In mezzo al caos del post sisma ci sono anche imprese che resistono di fronte agli stabilimenti danneggiati e alla produzione bloccata. Idea ceramica, Gambro, B Braun, Cima s.p.a.: "Mettiamo in sicurezza tutto e ripartiamo presto. La nostra vita è qua"
Delocalizzare all’estero o in altre parti? “Una cagata – esclama Vacondio – conviene stare qua. Invece di portare via le fabbriche, perché non impariamo a costruire per reggere scosse ancora più grosse delle ultime? Magari l’antisismico potrebbe diventare un settore d’avanguardia italiano”. Sempre a pensare al lavoro questi emiliani.

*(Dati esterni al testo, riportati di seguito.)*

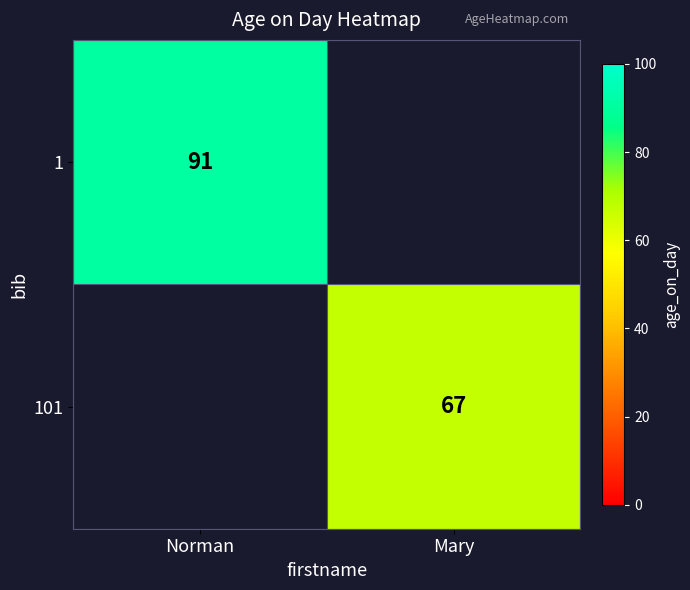

Is it true that 101 equals 110 at Mary?

False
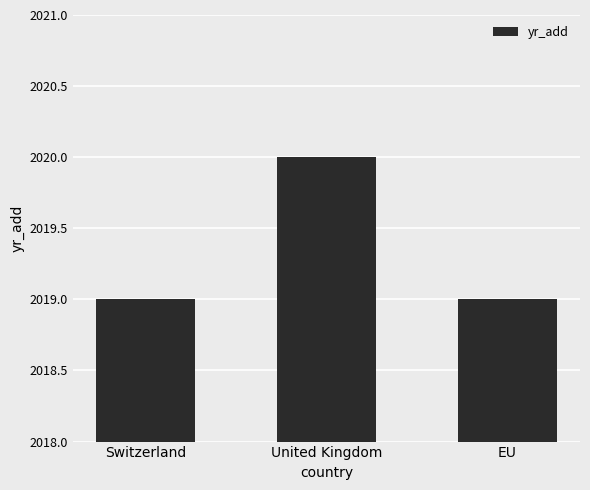

What value does the data have at United Kingdom?

2020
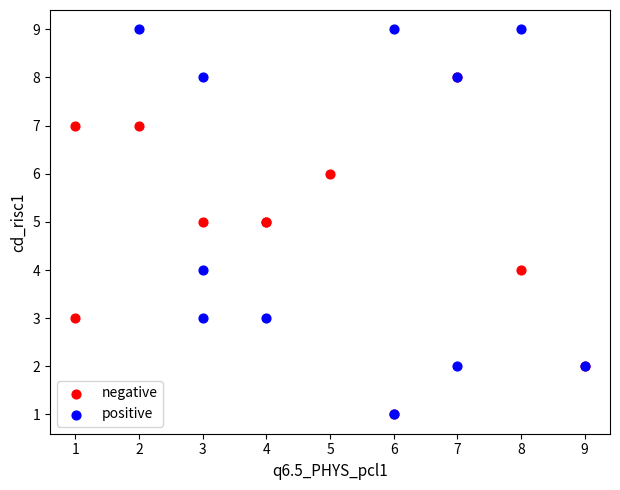

Which series has the largest Y range (max minus min)?

positive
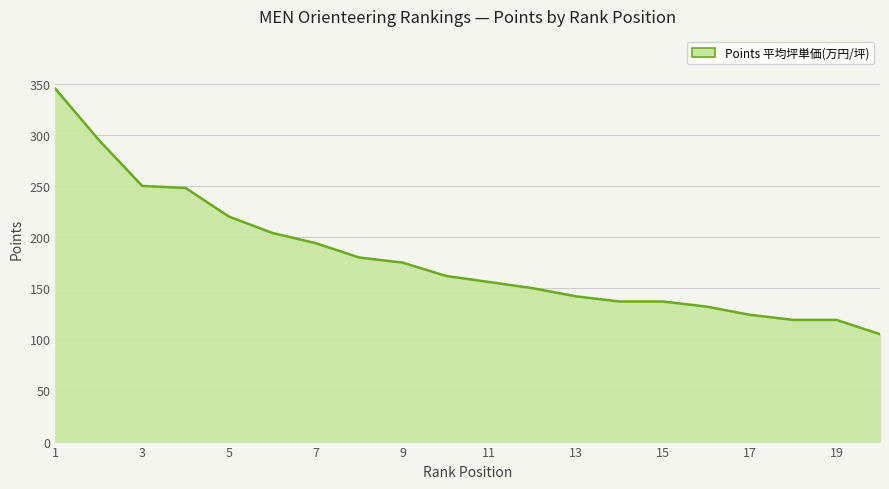

What is the difference between the maximum and minimum values?

240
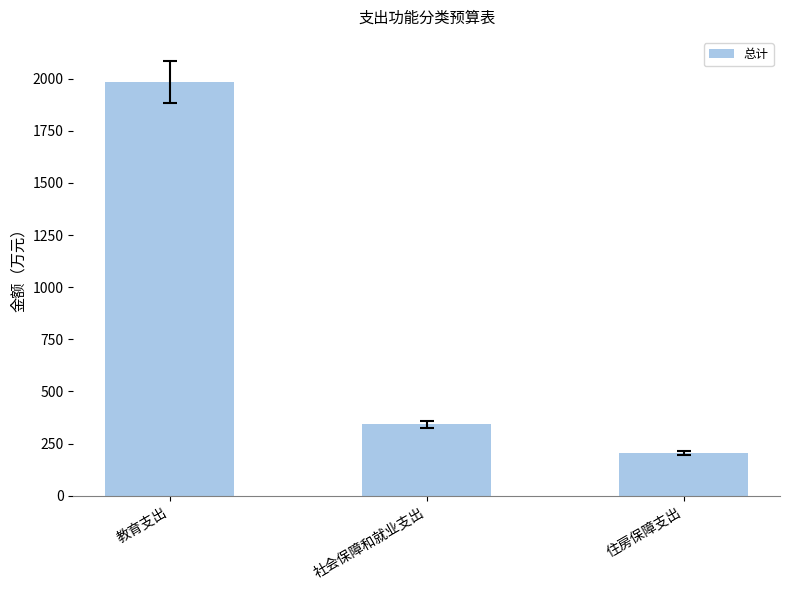

How many values are below 342?

1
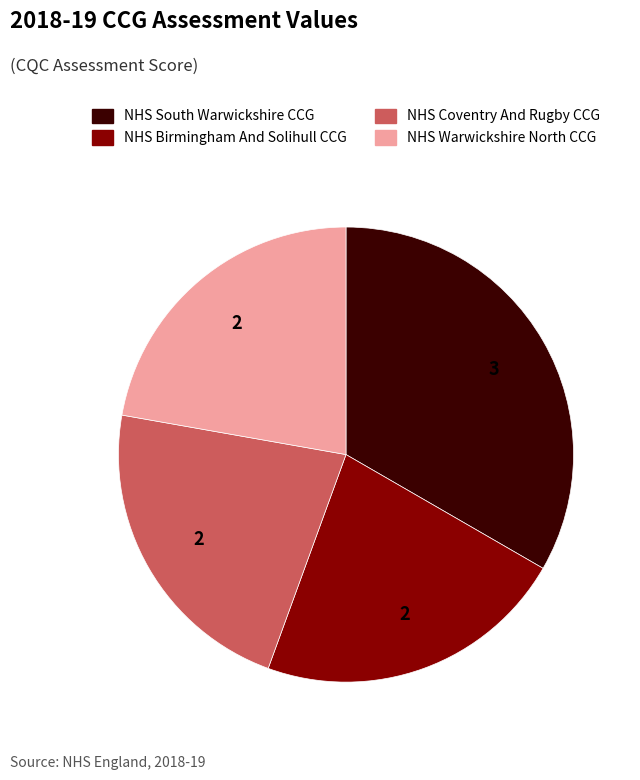

True or false: NHS Birmingham And Solihull CCG accounts for 22% of the total.

True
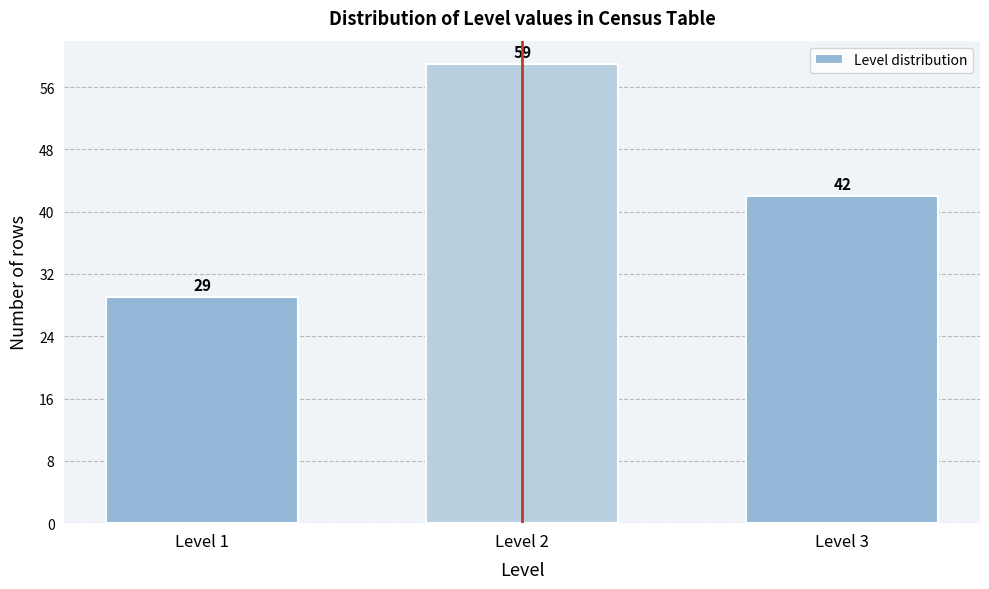

Reading left to right, what are all the values shown in this chart?

Level 1=29	Level 2=59	Level 3=42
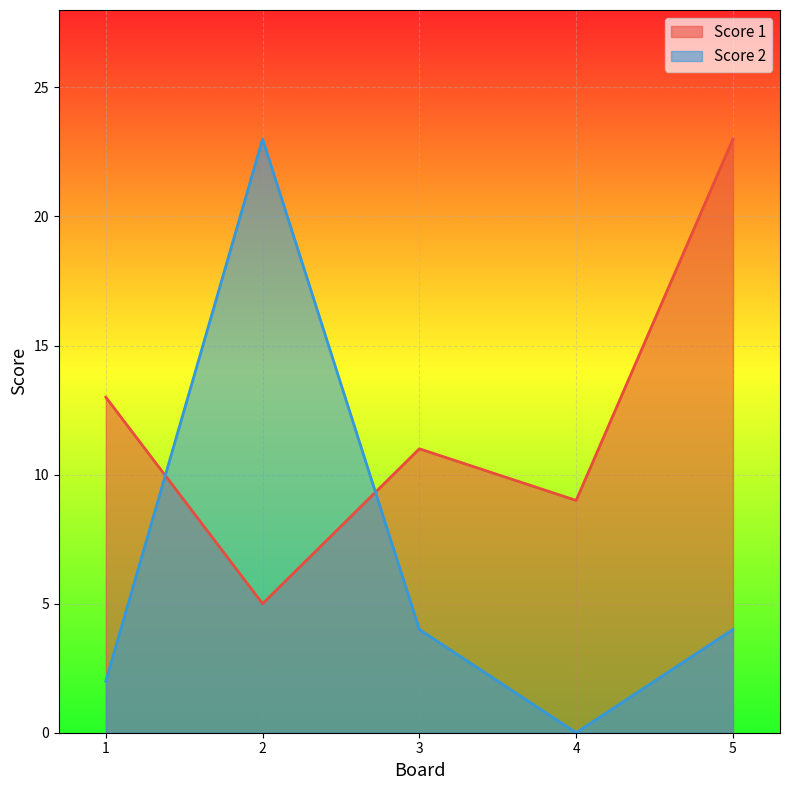

What is the spread (max minus min) of values at 3?

7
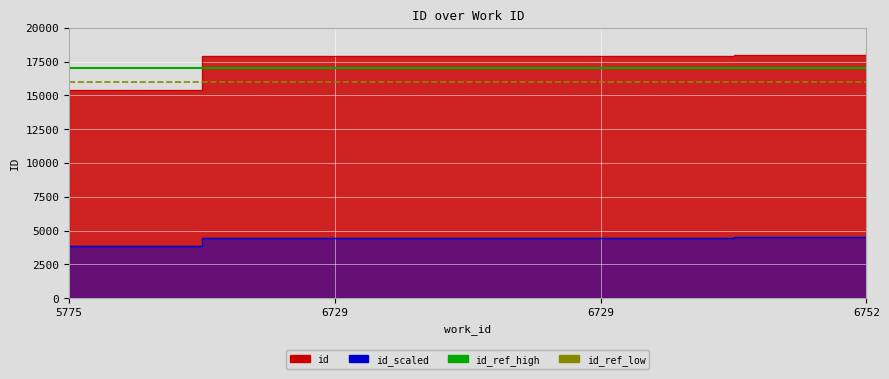

At which label does id_ref_high reach its minimum?

5775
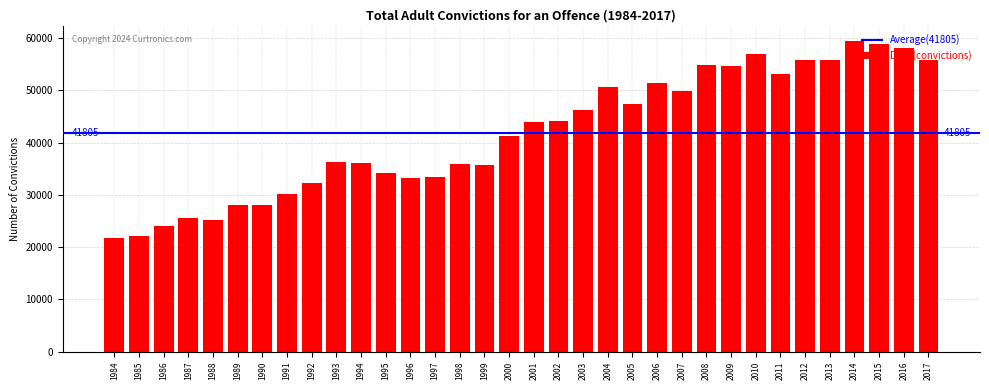

How many data points does each series have?

34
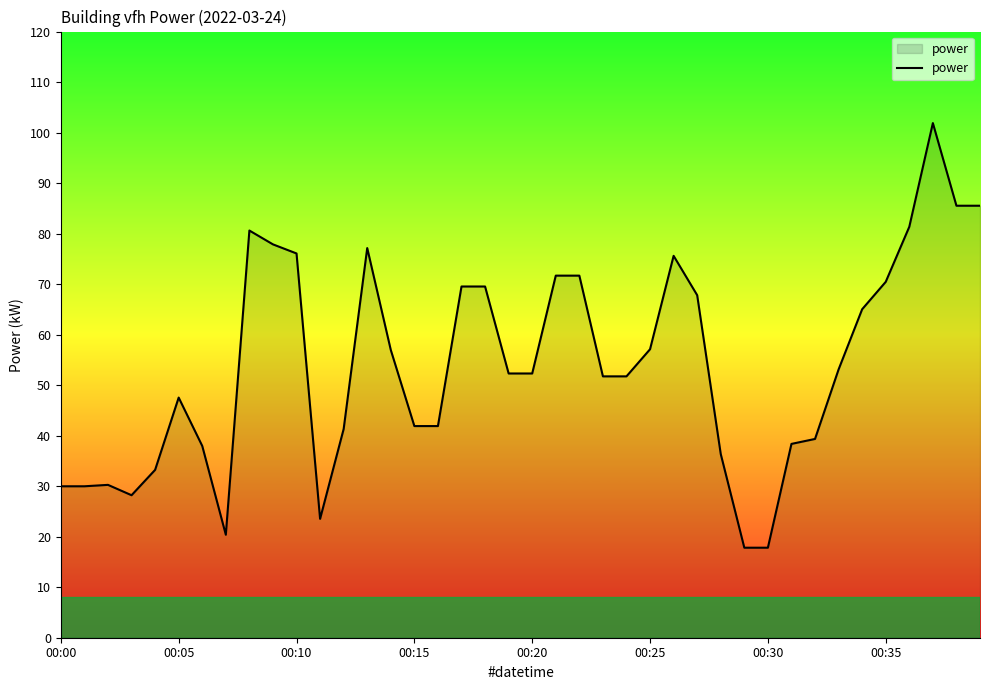

What is the maximum value shown in the chart?

101.9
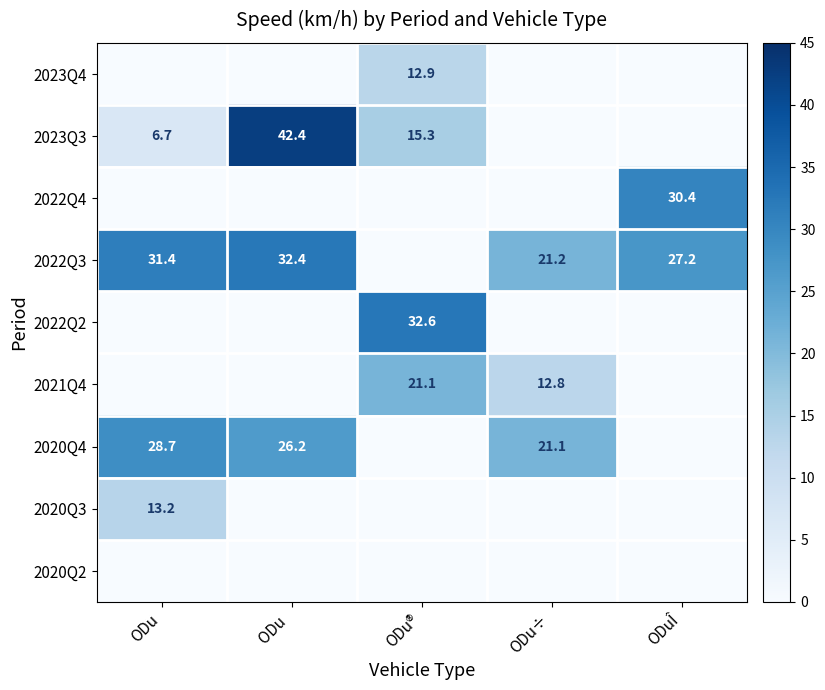

Is it true that 2022Q3 equals 31.4 at ODu?

True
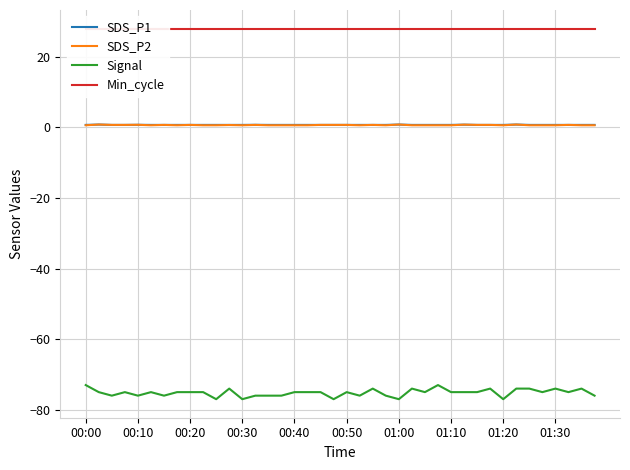

What is the smallest value displayed?

-77.0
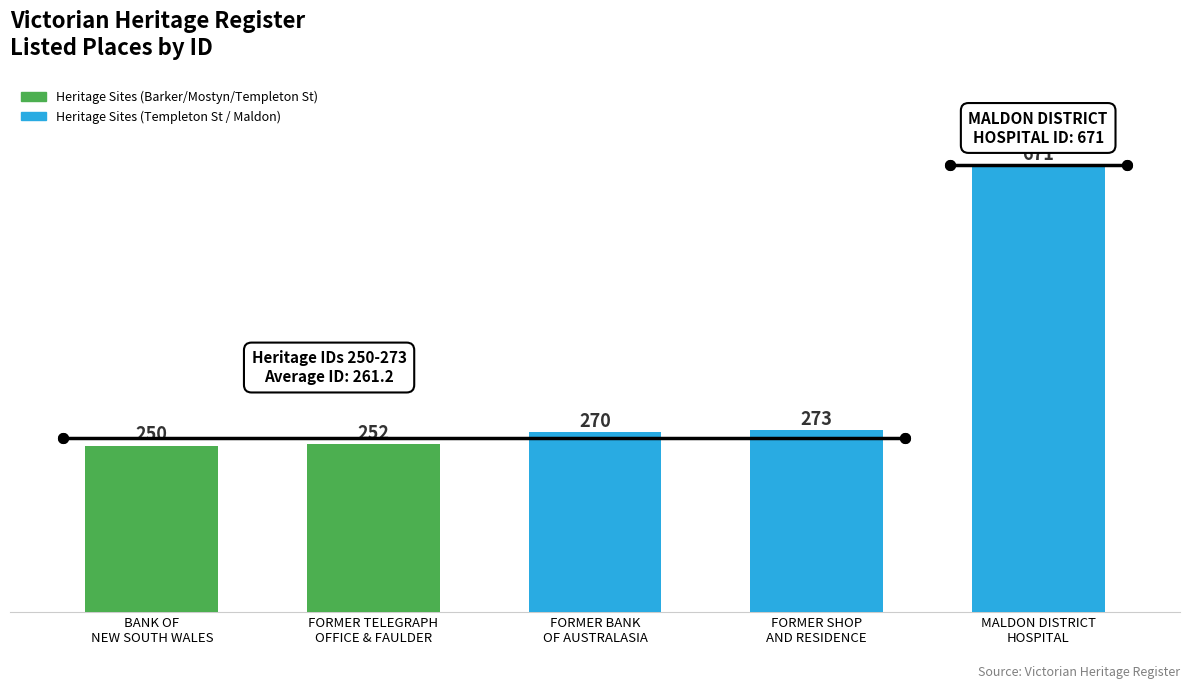

Where is the data nearest to the value 460?

FORMER SHOP
AND RESIDENCE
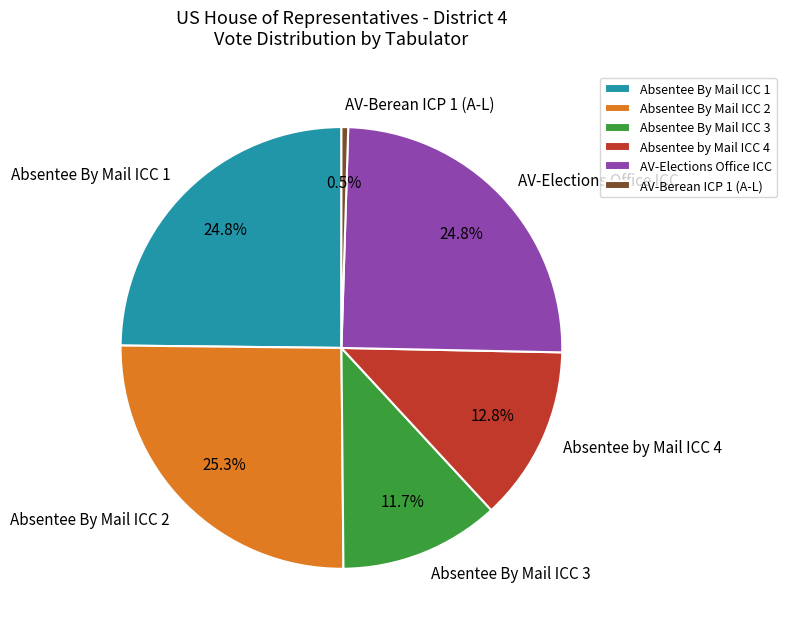

Which category has the smallest portion of the pie?

AV-Berean ICP 1 (A-L)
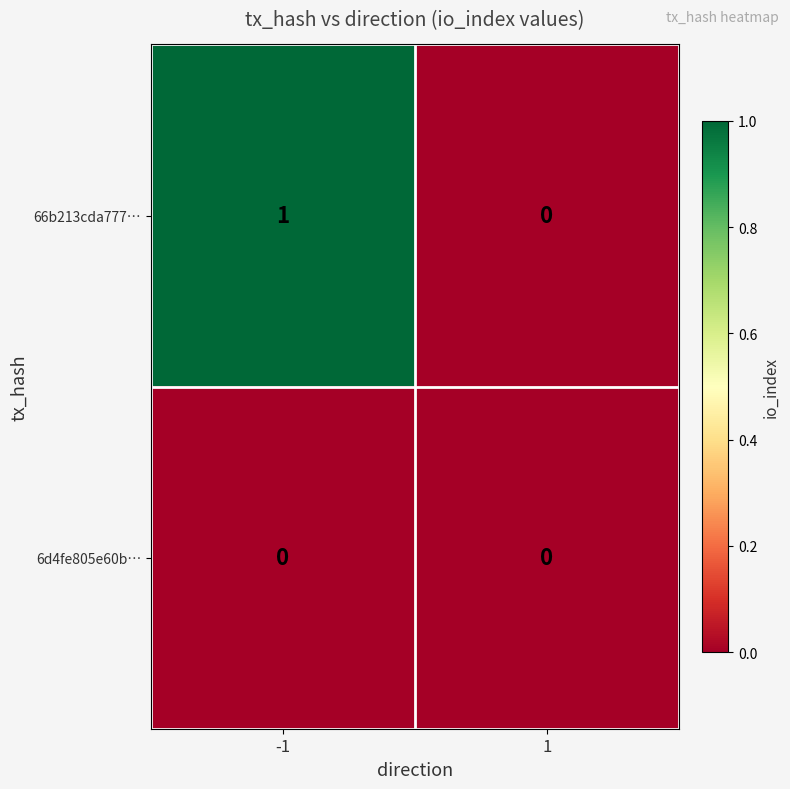

The 6d4fe805e60b… series shows 0 at -1. True or false?

True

Ora ci sono a lavoro solo impiegati, addetti alle consegne e operai di altre ditte che stanno controllando la condizione delle strutture. Dentro lo stabilimento ci si passa il meno possibile, almeno per ora. “Se un imprenditore aveva il capannone instabile e ci ha fatto entrare della gente – dice Vacondio riferendosi agli operai morti nelle due scosse – questa è una sua responsabilità. Un ingegnere ci pensa bene prima di dare il suo assenso per l’idoneità statica”.
A proposito di delocalizzazione. Poche centinaia di metri più in là alla J-colors, marchio leader per la produzione di vernici, una quarantina di operai all’alba di venerdì ha iniziato un picchetto davanti all’azienda chiusa. La paura è che la fabbrica si trasferisca definitivamente a Lainate, dove c’è già un altro stabilimento. Nel pomeriggio tuttavia, grazie alla protesta, gli operai finalesi strappano all’azienda la promessa di non scappare. “Noi vendiamo vernici destinate al settore edilizia e questo è il momento migliore dell’anno. Se ritardiamo le consegne rischiamo di perdere il cliente che non si recupera più. Entro il 1 settembre potremmo ripartire a Finale. Non avevamo mai pensato a fuggire”, spiegano dall’azienda a ilfattoquotidiano.it.
Anche a Mirandola, 25 chilometri verso Modena, per ora sembra che le aziende non vogliano scappare. “Dopo la scossa del 29 abbiamo temuto, perché il centro della nostra città è stato sventrato e l’80 % delle fabbriche ha subito danni più o meno gravi – ha detto il sindaco, Maino Benatti – tuttavia in queste ore sto ricevendo molte rassicurazioni. Credo che alla fine non verremo abbandonati”.
La Gambro, la B Braun, la Cima s.p.a. Molte delle imprese più grosse del territorio, aziende da centinaia di posti di lavoro e fatturati importanti, hanno già confermato di essere alla ricerca di soluzioni temporanee per non spostare la produzione, o di essere pronte, sopralluoghi permettendo, a ripartire subito. “La nostra vita è qua”, hanno risposto molti imprenditori all’appello del sindaco, che lunedì, solo il giorno prima della scossa, aveva già espresso il timore che la popolazione e il tessuto economico locale si sgretolassero.
“Rimanere per noi è l’unica cosa da fare, la priorità è cercare di salvare il sito e ricevere velocemente le verifiche dei tecnici, per accedere ai magazzini pieni di merce da consegnare – spiega Giuliana Gavioli, dirigente della B Braun, una delle aziende principali del polo biomedicale – ora stiamo contattando i nostri clienti per capire se dispongono di rifornimenti, su 40.000 pazienti in dialisi in Italia, ben 20.000 saranno influenzati negativamente dal sisma, e dobbiamo fare in modo di limitare i disagi per malati e ospedali. I danni – ha aggiunto la Gavioli – sono stati molto gravi, un conto è sopportare un terremoto, un conto è doverne sopportare due”.
Il sindaco è ancora più chiaro. “La gente qui può sopportare un paio di notti in più in tenda, ma quello che invece ci schiaccerebbe del tutto è la perdita delle nostre fabbriche. Permettere alle aziende di riaprire è una priorità”.
Una questione che stamattina Benatti ha discusso anche con l’ex premier Romano Prodi, in visita a Mirandola. “Le scosse sono state terribili – ha dichiarato Prodi – ma è stato ancora più forte il senso di solidarietà e di civiltà di queste popolazioni. Il problema è ora quello di assicurare un futuro economico a quest’area ed è questo il motivo della mia visita. Ora è necessario evitare ‘fughe’ di aziende ma anche preparare un potenziamento di questo distretto, che già era messo a dura prova dalla concorrenza e dalla globalizzazione”.